WHAT THE TASK REQUIRES: Reproduce the whole listing below line for line, with no changes.

*** DATA FOR REVIEW Section Begins ***

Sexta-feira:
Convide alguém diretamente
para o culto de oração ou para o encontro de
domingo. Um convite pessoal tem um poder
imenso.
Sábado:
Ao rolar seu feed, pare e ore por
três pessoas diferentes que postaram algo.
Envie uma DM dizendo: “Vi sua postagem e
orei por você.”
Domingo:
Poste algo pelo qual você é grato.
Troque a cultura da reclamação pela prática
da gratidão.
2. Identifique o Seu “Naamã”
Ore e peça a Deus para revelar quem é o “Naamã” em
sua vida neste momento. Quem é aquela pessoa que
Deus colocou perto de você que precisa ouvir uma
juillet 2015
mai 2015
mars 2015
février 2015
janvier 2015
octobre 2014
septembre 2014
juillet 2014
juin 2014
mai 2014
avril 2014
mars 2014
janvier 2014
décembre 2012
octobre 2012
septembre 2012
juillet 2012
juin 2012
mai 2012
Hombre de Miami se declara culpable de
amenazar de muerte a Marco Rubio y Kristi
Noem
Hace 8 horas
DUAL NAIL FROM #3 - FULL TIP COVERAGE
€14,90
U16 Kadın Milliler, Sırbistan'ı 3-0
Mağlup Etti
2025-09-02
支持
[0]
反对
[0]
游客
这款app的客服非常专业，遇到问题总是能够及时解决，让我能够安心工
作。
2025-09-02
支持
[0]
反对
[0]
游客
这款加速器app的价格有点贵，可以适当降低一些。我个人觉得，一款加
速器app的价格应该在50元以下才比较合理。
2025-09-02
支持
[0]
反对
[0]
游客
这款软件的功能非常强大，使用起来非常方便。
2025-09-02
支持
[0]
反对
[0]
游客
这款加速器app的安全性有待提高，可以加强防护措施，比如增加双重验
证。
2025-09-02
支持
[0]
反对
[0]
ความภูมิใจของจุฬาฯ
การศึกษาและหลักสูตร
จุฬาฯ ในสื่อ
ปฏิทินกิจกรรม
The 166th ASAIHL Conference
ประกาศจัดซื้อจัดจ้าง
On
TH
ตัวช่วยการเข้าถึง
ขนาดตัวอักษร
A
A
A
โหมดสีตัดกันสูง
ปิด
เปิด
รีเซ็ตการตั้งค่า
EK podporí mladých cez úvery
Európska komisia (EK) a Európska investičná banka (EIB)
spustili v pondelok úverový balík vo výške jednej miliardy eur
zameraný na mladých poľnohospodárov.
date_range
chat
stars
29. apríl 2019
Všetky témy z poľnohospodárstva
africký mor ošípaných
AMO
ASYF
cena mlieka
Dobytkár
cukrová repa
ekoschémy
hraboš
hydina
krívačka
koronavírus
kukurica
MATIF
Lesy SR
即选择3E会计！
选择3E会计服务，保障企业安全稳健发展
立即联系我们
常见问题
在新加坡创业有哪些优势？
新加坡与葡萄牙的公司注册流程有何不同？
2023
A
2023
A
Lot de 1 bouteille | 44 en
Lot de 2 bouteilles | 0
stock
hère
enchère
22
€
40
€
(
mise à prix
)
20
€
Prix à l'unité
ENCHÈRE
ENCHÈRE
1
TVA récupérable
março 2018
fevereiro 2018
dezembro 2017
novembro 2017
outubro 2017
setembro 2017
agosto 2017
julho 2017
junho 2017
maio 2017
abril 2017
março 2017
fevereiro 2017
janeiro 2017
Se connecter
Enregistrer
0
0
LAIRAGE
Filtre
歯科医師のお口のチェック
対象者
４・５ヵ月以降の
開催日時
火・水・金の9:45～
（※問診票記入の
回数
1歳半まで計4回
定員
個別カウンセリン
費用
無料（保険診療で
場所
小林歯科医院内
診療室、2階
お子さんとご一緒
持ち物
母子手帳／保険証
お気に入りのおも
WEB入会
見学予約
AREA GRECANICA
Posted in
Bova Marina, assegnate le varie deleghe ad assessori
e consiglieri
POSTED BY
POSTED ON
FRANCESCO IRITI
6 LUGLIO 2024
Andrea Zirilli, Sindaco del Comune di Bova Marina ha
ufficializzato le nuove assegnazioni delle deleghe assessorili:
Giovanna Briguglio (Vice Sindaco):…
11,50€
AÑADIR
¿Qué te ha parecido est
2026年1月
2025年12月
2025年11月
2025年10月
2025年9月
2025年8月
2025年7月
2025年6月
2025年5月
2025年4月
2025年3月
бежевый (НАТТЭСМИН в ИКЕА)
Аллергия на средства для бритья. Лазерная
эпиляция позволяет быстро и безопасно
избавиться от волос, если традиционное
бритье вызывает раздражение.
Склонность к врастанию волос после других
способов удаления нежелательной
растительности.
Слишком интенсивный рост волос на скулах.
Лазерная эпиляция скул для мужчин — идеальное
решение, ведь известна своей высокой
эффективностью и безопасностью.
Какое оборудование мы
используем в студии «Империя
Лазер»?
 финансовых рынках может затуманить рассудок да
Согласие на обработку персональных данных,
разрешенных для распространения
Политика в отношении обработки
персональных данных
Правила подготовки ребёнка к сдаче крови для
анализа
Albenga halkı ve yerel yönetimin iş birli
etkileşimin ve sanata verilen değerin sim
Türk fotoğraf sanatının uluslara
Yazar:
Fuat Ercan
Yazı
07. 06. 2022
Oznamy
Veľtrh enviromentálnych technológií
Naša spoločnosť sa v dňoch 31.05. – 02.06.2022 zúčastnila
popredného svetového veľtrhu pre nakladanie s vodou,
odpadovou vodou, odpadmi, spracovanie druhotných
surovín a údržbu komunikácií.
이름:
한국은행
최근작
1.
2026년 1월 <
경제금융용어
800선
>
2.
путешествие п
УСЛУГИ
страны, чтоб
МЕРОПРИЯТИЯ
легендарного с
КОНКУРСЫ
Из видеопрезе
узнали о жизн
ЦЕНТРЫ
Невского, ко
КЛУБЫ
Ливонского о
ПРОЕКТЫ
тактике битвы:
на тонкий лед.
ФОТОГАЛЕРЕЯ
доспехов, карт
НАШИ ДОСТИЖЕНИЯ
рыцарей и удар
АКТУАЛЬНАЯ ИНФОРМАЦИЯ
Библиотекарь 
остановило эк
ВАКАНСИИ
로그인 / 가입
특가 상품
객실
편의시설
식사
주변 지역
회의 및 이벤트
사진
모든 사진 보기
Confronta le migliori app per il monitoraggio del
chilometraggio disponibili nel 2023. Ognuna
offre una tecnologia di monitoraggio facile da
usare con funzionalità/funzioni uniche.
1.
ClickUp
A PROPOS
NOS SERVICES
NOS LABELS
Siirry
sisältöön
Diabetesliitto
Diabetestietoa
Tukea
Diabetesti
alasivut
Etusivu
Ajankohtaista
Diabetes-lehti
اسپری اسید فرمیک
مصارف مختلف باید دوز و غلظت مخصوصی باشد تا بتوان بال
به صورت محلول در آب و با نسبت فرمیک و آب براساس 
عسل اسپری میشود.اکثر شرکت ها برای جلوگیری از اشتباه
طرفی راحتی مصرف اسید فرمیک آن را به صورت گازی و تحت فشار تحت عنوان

*** DATA FOR REVIEW Section Ends ***

PROBLEM SOLUTION:
Sexta-feira:
Convide alguém diretamente
para o culto de oração ou para o encontro de
domingo. Um convite pessoal tem um poder
imenso.
Sábado:
Ao rolar seu feed, pare e ore por
três pessoas diferentes que postaram algo.
Envie uma DM dizendo: “Vi sua postagem e
orei por você.”
Domingo:
Poste algo pelo qual você é grato.
Troque a cultura da reclamação pela prática
da gratidão.
2. Identifique o Seu “Naamã”
Ore e peça a Deus para revelar quem é o “Naamã” em
sua vida neste momento. Quem é aquela pessoa que
Deus colocou perto de você que precisa ouvir uma
juillet 2015
mai 2015
mars 2015
février 2015
janvier 2015
octobre 2014
septembre 2014
juillet 2014
juin 2014
mai 2014
avril 2014
mars 2014
janvier 2014
décembre 2012
octobre 2012
septembre 2012
juillet 2012
juin 2012
mai 2012
Hombre de Miami se declara culpable de
amenazar de muerte a Marco Rubio y Kristi
Noem
Hace 8 horas
DUAL NAIL FROM #3 - FULL TIP COVERAGE
€14,90
U16 Kadın Milliler, Sırbistan'ı 3-0
Mağlup Etti
2025-09-02
支持
[0]
反对
[0]
游客
这款app的客服非常专业，遇到问题总是能够及时解决，让我能够安心工
作。
2025-09-02
支持
[0]
反对
[0]
游客
这款加速器app的价格有点贵，可以适当降低一些。我个人觉得，一款加
速器app的价格应该在50元以下才比较合理。
2025-09-02
支持
[0]
反对
[0]
游客
这款软件的功能非常强大，使用起来非常方便。
2025-09-02
支持
[0]
反对
[0]
游客
这款加速器app的安全性有待提高，可以加强防护措施，比如增加双重验
证。
2025-09-02
支持
[0]
反对
[0]
ความภูมิใจของจุฬาฯ
การศึกษาและหลักสูตร
จุฬาฯ ในสื่อ
ปฏิทินกิจกรรม
The 166th ASAIHL Conference
ประกาศจัดซื้อจัดจ้าง
On
TH
ตัวช่วยการเข้าถึง
ขนาดตัวอักษร
A
A
A
โหมดสีตัดกันสูง
ปิด
เปิด
รีเซ็ตการตั้งค่า
EK podporí mladých cez úvery
Európska komisia (EK) a Európska investičná banka (EIB)
spustili v pondelok úverový balík vo výške jednej miliardy eur
zameraný na mladých poľnohospodárov.
date_range
chat
stars
29. apríl 2019
Všetky témy z poľnohospodárstva
africký mor ošípaných
AMO
ASYF
cena mlieka
Dobytkár
cukrová repa
ekoschémy
hraboš
hydina
krívačka
koronavírus
kukurica
MATIF
Lesy SR
即选择3E会计！
选择3E会计服务，保障企业安全稳健发展
立即联系我们
常见问题
在新加坡创业有哪些优势？
新加坡与葡萄牙的公司注册流程有何不同？
2023
A
2023
A
Lot de 1 bouteille | 44 en
Lot de 2 bouteilles | 0
stock
hère
enchère
22
€
40
€
(
mise à prix
)
20
€
Prix à l'unité
ENCHÈRE
ENCHÈRE
1
TVA récupérable
março 2018
fevereiro 2018
dezembro 2017
novembro 2017
outubro 2017
setembro 2017
agosto 2017
julho 2017
junho 2017
maio 2017
abril 2017
março 2017
fevereiro 2017
janeiro 2017
Se connecter
Enregistrer
0
0
LAIRAGE
Filtre
歯科医師のお口のチェック
対象者
４・５ヵ月以降の
開催日時
火・水・金の9:45～
（※問診票記入の
回数
1歳半まで計4回
定員
個別カウンセリン
費用
無料（保険診療で
場所
小林歯科医院内
診療室、2階
お子さんとご一緒
持ち物
母子手帳／保険証
お気に入りのおも
WEB入会
見学予約
AREA GRECANICA
Posted in
Bova Marina, assegnate le varie deleghe ad assessori
e consiglieri
POSTED BY
POSTED ON
FRANCESCO IRITI
6 LUGLIO 2024
Andrea Zirilli, Sindaco del Comune di Bova Marina ha
ufficializzato le nuove assegnazioni delle deleghe assessorili:
Giovanna Briguglio (Vice Sindaco):…
11,50€
AÑADIR
¿Qué te ha parecido est
2026年1月
2025年12月
2025年11月
2025年10月
2025年9月
2025年8月
2025年7月
2025年6月
2025年5月
2025年4月
2025年3月
бежевый (НАТТЭСМИН в ИКЕА)
Аллергия на средства для бритья. Лазерная
эпиляция позволяет быстро и безопасно
избавиться от волос, если традиционное
бритье вызывает раздражение.
Склонность к врастанию волос после других
способов удаления нежелательной
растительности.
Слишком интенсивный рост волос на скулах.
Лазерная эпиляция скул для мужчин — идеальное
решение, ведь известна своей высокой
эффективностью и безопасностью.
Какое оборудование мы
используем в студии «Империя
Лазер»?
 финансовых рынках может затуманить рассудок да
Согласие на обработку персональных данных,
разрешенных для распространения
Политика в отношении обработки
персональных данных
Правила подготовки ребёнка к сдаче крови для
анализа
Albenga halkı ve yerel yönetimin iş birli
etkileşimin ve sanata verilen değerin sim
Türk fotoğraf sanatının uluslara
Yazar:
Fuat Ercan
Yazı
07. 06. 2022
Oznamy
Veľtrh enviromentálnych technológií
Naša spoločnosť sa v dňoch 31.05. – 02.06.2022 zúčastnila
popredného svetového veľtrhu pre nakladanie s vodou,
odpadovou vodou, odpadmi, spracovanie druhotných
surovín a údržbu komunikácií.
이름:
한국은행
최근작
1.
2026년 1월 <
경제금융용어
800선
>
2.
путешествие п
УСЛУГИ
страны, чтоб
МЕРОПРИЯТИЯ
легендарного с
КОНКУРСЫ
Из видеопрезе
узнали о жизн
ЦЕНТРЫ
Невского, ко
КЛУБЫ
Ливонского о
ПРОЕКТЫ
тактике битвы:
на тонкий лед.
ФОТОГАЛЕРЕЯ
доспехов, карт
НАШИ ДОСТИЖЕНИЯ
рыцарей и удар
АКТУАЛЬНАЯ ИНФОРМАЦИЯ
Библиотекарь 
остановило эк
ВАКАНСИИ
로그인 / 가입
특가 상품
객실
편의시설
식사
주변 지역
회의 및 이벤트
사진
모든 사진 보기
Confronta le migliori app per il monitoraggio del
chilometraggio disponibili nel 2023. Ognuna
offre una tecnologia di monitoraggio facile da
usare con funzionalità/funzioni uniche.
1.
ClickUp
A PROPOS
NOS SERVICES
NOS LABELS
Siirry
sisältöön
Diabetesliitto
Diabetestietoa
Tukea
Diabetesti
alasivut
Etusivu
Ajankohtaista
Diabetes-lehti
اسپری اسید فرمیک
مصارف مختلف باید دوز و غلظت مخصوصی باشد تا بتوان بال
به صورت محلول در آب و با نسبت فرمیک و آب براساس 
عسل اسپری میشود.اکثر شرکت ها برای جلوگیری از اشتباه
طرفی راحتی مصرف اسید فرمیک آن را به صورت گازی و تحت فشار تحت عنوان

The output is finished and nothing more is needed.